Еще одним влиятельным мистиком была Екатерина Татаринова. Подобно Крюденер, она вышла из прибалтийских немцев-лютеран. После того как ее брак распался (как и у Крюденер) и умер ее единственный ребенок, она посвятила себя (как и Крюденер) чтению Библии, молитвам и, несмотря на свои скромные средства, благотворительности. Царь пожаловал Татариновой резиденцию в Михайловском замке, где она начала устраивать молитвенные собрания, которые посещали крупные чиновники, офицеры гвардии и другие представители элиты, привлеченные ее харизмой. Среди них были сам Александр I, Голицын, Кошелев и ее фанатичный последователь Попов. На этих собраниях исполнялись песни и танцы в духе скопческих обществ; присутствующие, как правило, погружались в своего рода гипнотический транс, во время которого «прорицатели» вещали свои предсказания, – один из них, по слухам, по тридцать шесть часов кряду. Эти собрания еще больше компрометировали «двойное министерство» и Библейское общество, подтверждая их приверженность мистицизму [Дубровин 1895–1896, passim].
Однако значение этих мистиков и обскурантов, несмотря на свойственные им странные и отталкивающие крайности, не стоит преувеличивать. Роксандра Стурдза, например, была гораздо рациональнее Крюденер и, благодаря своим связям с немецкими религиозными мыслителями и российским двором и администрацией, играла более важную роль в жизни общества, чем баронесса со всей ее колоритностью. Чистки в среде ученых, организованные Магницким и Руничем в университетах Казани и Петербурга, не повторились в Москве и Дерпте, и, следовательно, политические методы «двойного министерства» к этому не сводились[486]

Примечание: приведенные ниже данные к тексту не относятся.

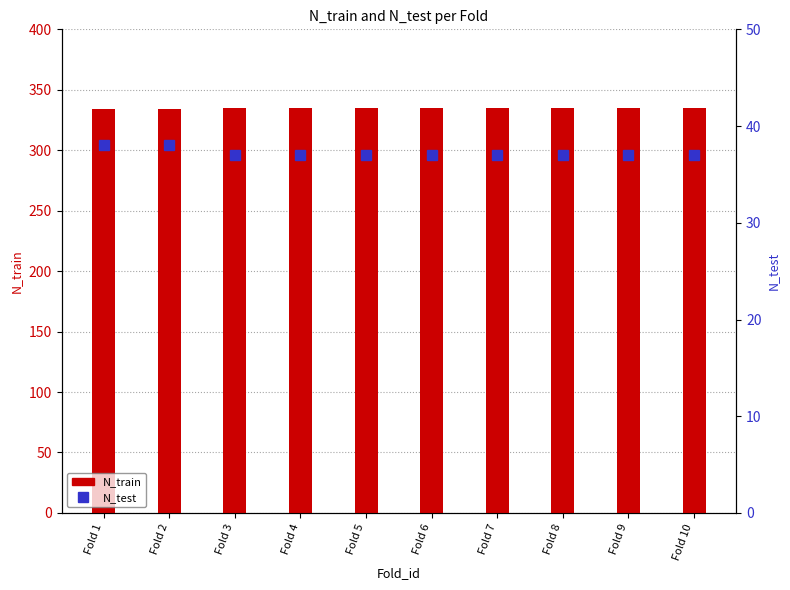

Is the value of N_test at Fold 7 greater than the value of N_train at Fold 2?

No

. РБО также не было исключительно орудием реакционных мистиков-обскурантистов, потому что общество занималось переводом Библии на русский язык и ее распространением среди населения – проектом, заслужившим одобрение многих православных иерархов. К тому же помимо Библейского общества Россия переняла у Британии протестантские формы общественной деятельности: были основаны Императорское человеколюбивое общество и Попечительное о тюрьмах общество, и во главе обоих стоял не кто иной, как Голицын. Чтобы распространить грамотность, о которой пеклось Библейское общество, Александр I и Голицын поощряли ланкастерскую систему обучения, где нехватка учителей компенсировалась тем, что старшие ученики обучали младших. Эти общества, включая и РБО, были организованы частным порядком, но пользовались значительной поддержкой государства; многие их члены работали одновременно в нескольких обществах, в основе которых лежала забота о физическом и духовном здоровье населения[487]. Поэтому отвергать всю эту деятельность как обскурантизм – значит искажать сложное историческое явление.Помимо мистиков вроде Попова и людей вроде Уварова, мало интересовавшихся религией, в «двойном министерстве» были сотрудники, связанные с православной церковью, – такие как Александр Стурдза. Работая одновременно с Каподистрией и Голицыным, он являлся персонификацией идеологии, преобладавшей в российской внешней и внутренней политике после 1815 года, но направление деятельности «двойного министерства» принимал с серьезными оговорками. Еще в январе 1817 года он писал Роксандре, что Голицын находится «в самом печальном подчинении у человека», который всегда внушал ей «вполне обоснованное отвращение» (вероятно, он имел в виду Лабзина, которого терпеть не мог)[488]
. Стурдза надеялся, что царь «не поддастся чарам ложного учения», которое представляет собой «деспотизм иного рода, чем папство, но имеет ту же цель – завладеть ключом от святилища и подчинить скипетр его диктату»[489]. О мистицизме в целом он отозвался недвусмысленно: «…да сохранит нас Господь от того, чтобы принимать обманы чувств за откровения»[490]. Тем не менее он все глубже вовлекался в дела «двойного министерства». В 1817 году он начал работать в Главном правлении училищ и в начале 1818 года был назначен против своего желания одним из трех членов Ученого комитета. Он составлял инструкции для этого комитета и руководил его первыми заседаниями, посетил несколько собраний Главного правления училищ в период между мартом и августом 1818 года, но после скандала в Германии поселился в Устье и вернулся в столицу только осенью 1821 года. Поэтому он отсутствовал, когда в правлении взяли верх Магницкий и Рунич, и, в частности, пропустил обсуждение доклада первого из них о Казани, а также чистку, которую второй устроил в Санкт-Петербургском университете[491].